Born and raised in the U.S. South, I carry the resilience, wisdom, and unwavering faith of parents who survived the apartheid of Jim Crow. My father, a Vietnam War infantry soldier turned preacher, organizer, and champion for economic justice and my mother, an educator, librarian, and nurturer, taught me the power of faith that does not waver in the face of injustice or struggle. Their steadfast belief in something greater even in the midst of immense hardship is a legacy that continues to ground my life and my work.
My journey into healing began with the weight of collective trauma: the neglect, abandonment, and suffering endured by Black, Brown, and under-resourced communities in the wake of Hurricane Katrina. As a queer Black womxn, mother, and neurodivergent person navigating multiple complex intersections, this work is deeply personal. I have come to understand that the personal is political and the political, personal. The wounds inflicted by the world often become the wounds we carry within, passing them on in cycles of pain.
As Audre Lorde said, “The master’s tools will never dismantle the master’s house.” The fields of psychology and medicine, shaped by histories of scientific racism, have often done more harm than healing—particularly to Black, Indigenous, women, children, queer folks, poor people, and the vulnerable. Too often, people are reduced to labels and diagnoses, placed in fragmented systems that ignore the root causes of their suffering.
“They got money for wars, but can’t feed the poor…
…and they wonder why we’re crazy.” ~Tupac
Over the years, I worked in diverse settings: with displaced and migrant communities, men navigating reentry after incarceration, families, youth of color, survivors in domestic violence shelters, and in medical and community-based mental health settings. Again and again, I’ve witnessed how what the world calls “mental illness” is often the soul’s way of expressing pain—a response to violent conditions, disconnection, denied dignity, and a deep longing for belonging. I remember taking a graduate class called Abnormal Psychology and realizing the irony: we exist in deeply abnormal conditions, yet we blame and label people for the ways they respond to them.
It reminded me of the first time I came across the term “drapetomania” in 2022—a so-called "mental illness" coined by Samuel Cartwright to pathologize enslaved Africans who attempted to escape. The absurdity of it struck me: how often had I seen modern systems do the same thing, diagnosing and policing people's natural responses to oppression rather than addressing the conditions that harm them?
This is why my work moves beyond the medical model of psychotherapy, which often views pain through a narrow lens of labels and temporary fixes. Instead, I see suffering as ecological, environmental, and spiritual interwoven with the land, our histories, and our relationships. My approach is about creating spaces where wholeness can emerge, and spiritual liberation can take root.
Through my own healing journey rooted in somatic and land-based practices, ancestral and indigenous traditions, and intentional community—I began to reclaim my spirit.
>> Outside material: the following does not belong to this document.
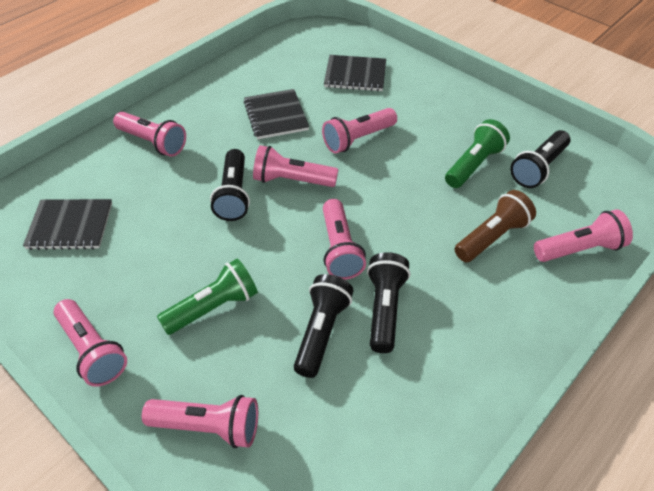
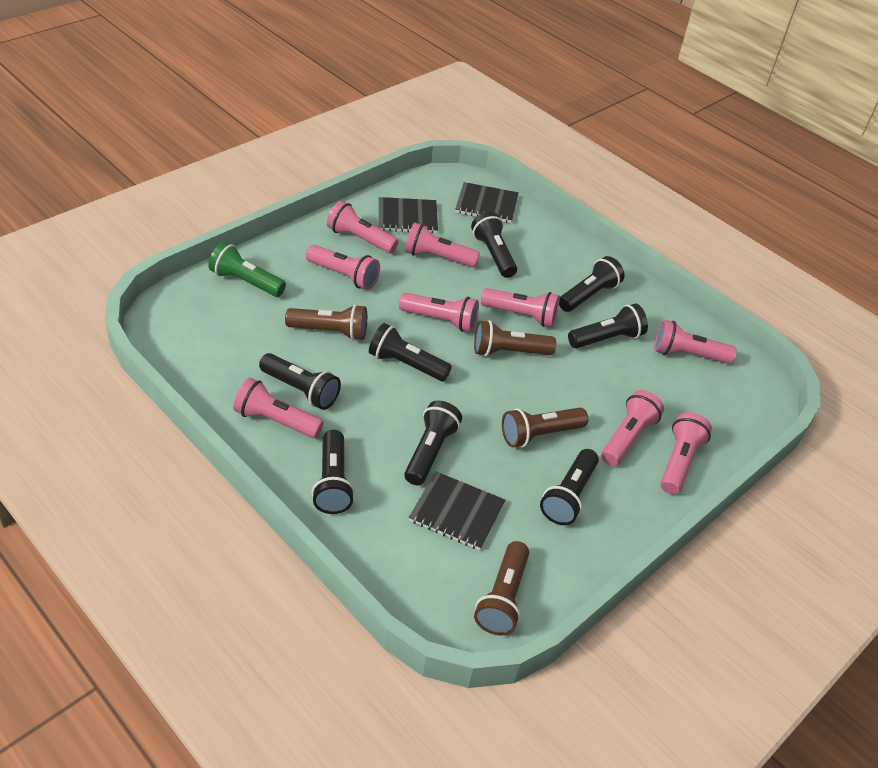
black flashlight: 4 -> 8
brown flashlight: 1 -> 4
green flashlight: 2 -> 1
pink flashlight: 7 -> 9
I have been nourished by the wisdom of the Black Southern church, the spiritual practices of my ancestors, and liberatory political education homes like the Poor People’s Campaign and Feminist Front. These experiences, coupled with motherhood, have shaped and continue to shape my soul’s evolution, guiding me in my work as a transformational healer and somatic ecotherapist.
In my years as a therapist, I noticed a recurring theme in the suffering of those I worked with: a deep disconnection from themselves, others, the earth, and Spirit. Beneath their struggles lay spiritual wounds. I came to understand that true healing begins with reconnecting to spirituality, rediscovering our sense of self, and remembering who we are, where we come from, and why we are here. It is a process of reclaiming our wholeness and restoring our connection to the larger web of life—to the earth, our ancestors, and the communities that hold us.